§ **Supplied passage**:
## begin
Online data to your Python environment

Overview

Teaching: 25 min
Exercises: 20 min
Questions
  • How do I import an ERDDAP dataset into Python?

  • How do I interact with the dataset in Python

Objectives
  • Importing data from an ERDDAP server into your Python environment

  • Interact with data

ERDDAPY library

In the previous lesson, we downloaded our dataset file to our local machine. Now we will not download it to your local machine, but use in in your python environment directly.

Erddapy is a package that takes advantage of ERDDAP’s RESTful web services and creates the ERDDAP URL for any request, like searching for datasets, acquiring metadata, downloading the data, etc.You can create virtually any request like, searching for datasets, acquiring metadata, downloading data, etc.

Link to static Jupyter Notebook. Copy/Paste the code blocks into your own Jupyter Notebook

Import BCO-DMO temperature dataset - Oregon Coast

Part 1: Create the URL

From the dataset above, we are going to import the variables longitude, latitude, time and Temperature. The time constraints will be netween January 13th and January 16th.

Step 1: Initiate the ERDDAP URL constructor for a server ( erddapy server object).

#Import erddap package into 
from erddapy import ERDDAP

e = ERDDAP(
    server= "https://erddap.bco-dmo.org/erddap/",
    protocol="tabledap",
    response="csv",
)

Step 2: Populate the object with a dataset id, variables of interest, and its constraints. We can download the csvp response with the .to_pandas method.

e.dataset_id = "bcodmo_dataset_817952"
e.variables = [
    "longitude",
    "latitude",
    "time",
    "Temperature"
]
e.constraints = {
    "time>=": "2017-01-13T00:00:00Z",
    "time<=": "2017-01-16T23:59:59Z",}

Check the URL

# Print the URL - check
url = e.get_download_url()
print(url)

Part 2: Import your dataset into pandas

We can import the csv response using the erddapy the .to_pandas method.

# Convert URL to pandas dataframe
df_bcodmo = e.to_pandas(  
    parse_dates=True,
).dropna()
## end
§ **Exercise data**:
## begin
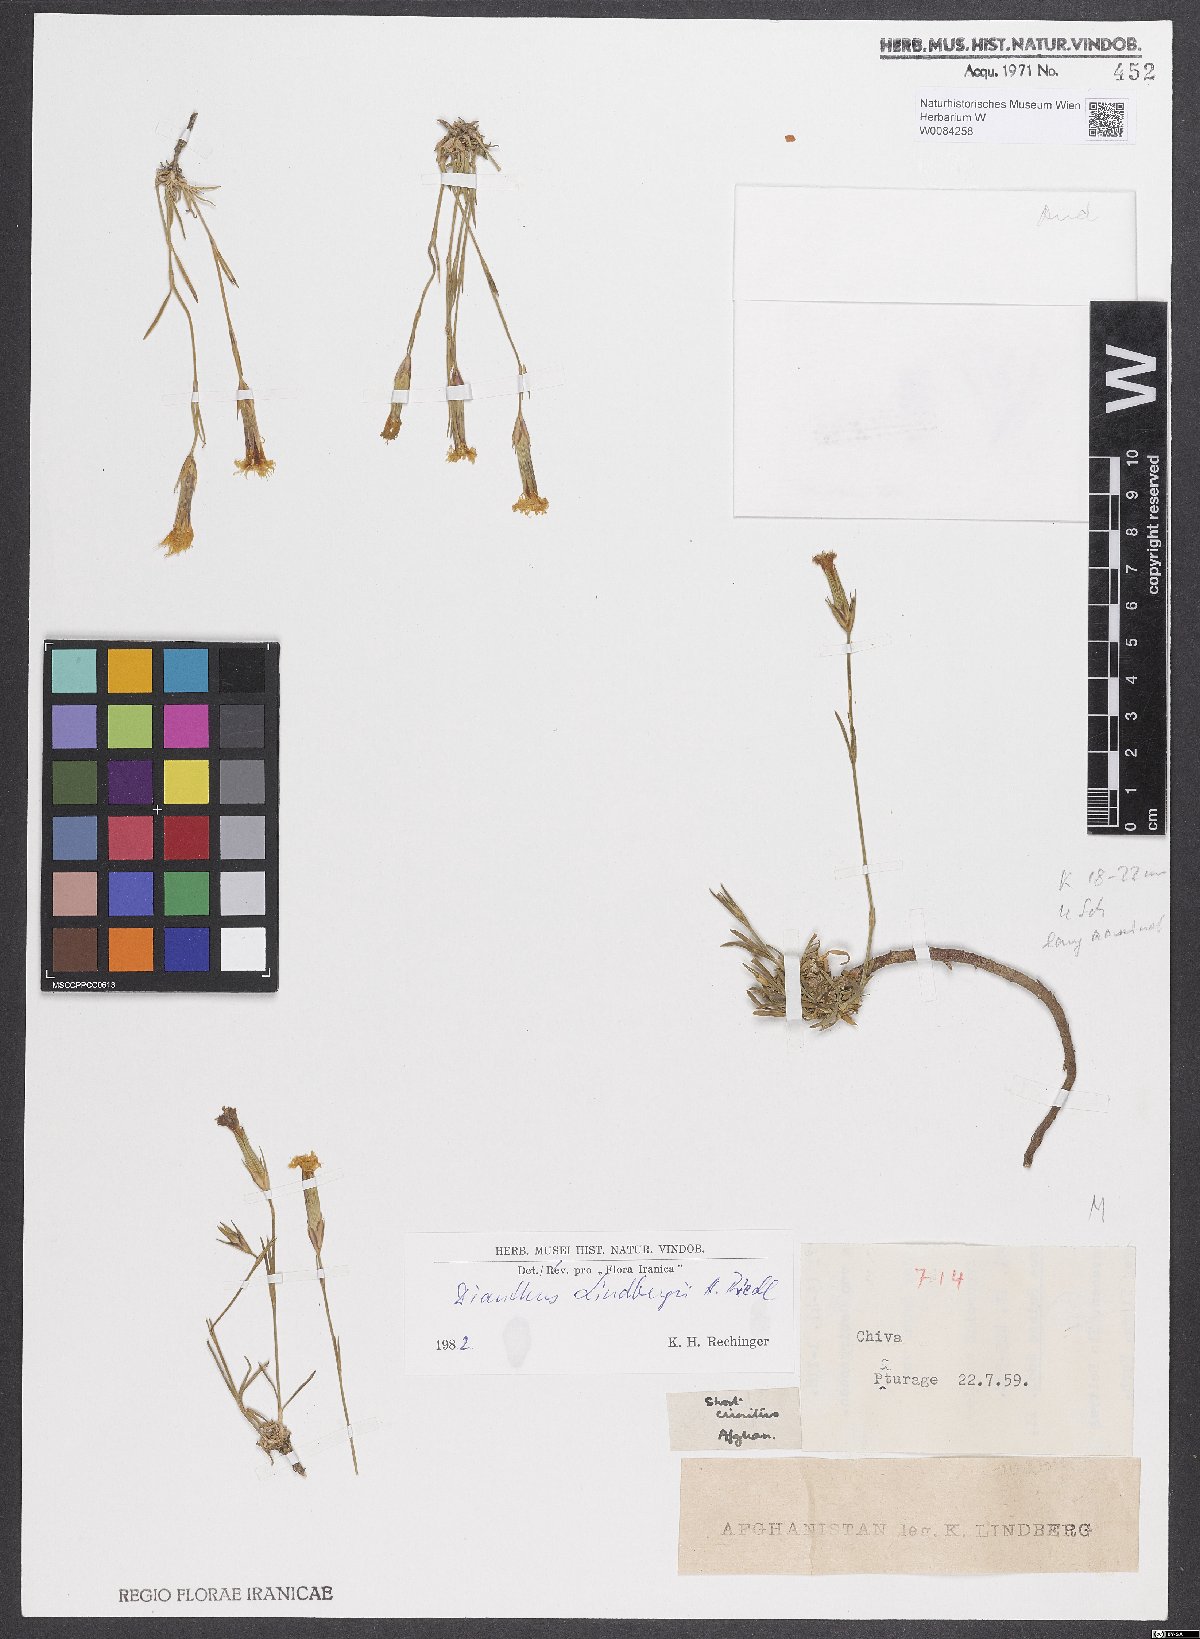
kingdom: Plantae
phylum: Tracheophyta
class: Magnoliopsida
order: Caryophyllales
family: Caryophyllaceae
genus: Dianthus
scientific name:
## end
§ **What to do**:
1 - Output the lines of the rows, from the kingdom line through the scientific name line, as a numbered list without blank lines. Leave out the picture lines.
2 - Write the next part of the ERDDAP tutorial, picking up after its last code line.
The Python tutorial and the rows have no connection to each other.

§ **Outputs**:
1 -
1. kingdom: Plantae
2. phylum: Tracheophyta
3. class: Magnoliopsida
4. order: Caryophyllales
5. family: Caryophyllaceae
6. genus: Dianthus
7. scientific name:

2 -
Check out your dataset in pandas

# print the dataframe to check what data is in there specifically. 
df_bcodmo.head()
# print the column names
print (df_bcodmo.columns)

There is a weird name in the title, rename the column to correct this

df_bcodmo.rename(columns={df_bcodmo.columns.values[3]: 'Temperature (degrees Celsius)'}, inplace=True)
print (df_bcodmo.columns)

Subset the tabular data further in pandas based on the time Step 1: convert the time to a datetime object to take out the time

import pandas as pd
# convert to datetime object to be able to work with it in pandas
print (df_bcodmo.dtypes)

df_bcodmo["time (UTC)"] = pd.to_datetime (df_bcodmo["time (UTC)"], format = "%Y-%m-%dT%H:%M:%S")
print (df_bcodmo.dtypes)

Only select the rows for January 13th

df_bcodmo_13 =  df_bcodmo[df_bcodmo["time (UTC)"].dt.day == 13]
df_bcodmo_13

When you inspect the dataset, you can see that some hours have multiple data points, while others have only 1 data point. Let’s average the dataset over every hour using the groupby function

df_bcodmo_13_average = df_bcodmo_13.groupby(df_bcodmo["time (UTC)"].dt.hour)[['Temperature (degrees Celsius)','longitude (degrees_east)','latitude (degrees_north)']].mean().reset_index()
df_bcodmo_13_average

Plot your averaged dataset in pandas

df_bcodmo_13_average.plot (
    x='longitude (degrees_east)',
    y='latitude (degrees_north)', 
    kind = 'scatter',
    c='Temperature (degrees Celsius)',
    colormap="YlOrRd")

Exercise:

Create the URL for this dataset with the variable POC instead of temperature

Answer

#Import erddap package into  from erddapy import ERDDAP

e = ERDDAP(    
server= "https://erddap.bco-dmo.org/erddap/",    
protocol="tabledap",   
response="csv", )

e.dataset_id = "bcodmo_dataset_817952" 
e.variables = [    
"longitude",    
"latitude",    
"time",    
"POC" ] 
e.constraints = {    
"time>=": "2017-01-13T00:00:00Z",    
"time<=": "2017-01-16T23:59:59Z",}

#Print the URL - check 
url = e.get_download_url() 
print(url)

Searching datasets using erddapy

Step 1: Initiate the ERDDAP URL constructor for a server ( erddapy server object).

#searching datasets based on words
from erddapy import ERDDAP
e = ERDDAP(
    server="https://erddap.bco-dmo.org/erddap", 
    protocol="tabledap", 
    response="csv")

Search with keywords:

import pandas as pd
url = e.get_search_url(search_for="Temperature OC1603B", response="csv")

print (url)
pd.read_csv(url)["Dataset ID"]

Inspect the metadata of dataset with id bcodmo_dataset_817952:

#find the variables
info_url = e.get_info_url(dataset_id="bcodmo_dataset_817952")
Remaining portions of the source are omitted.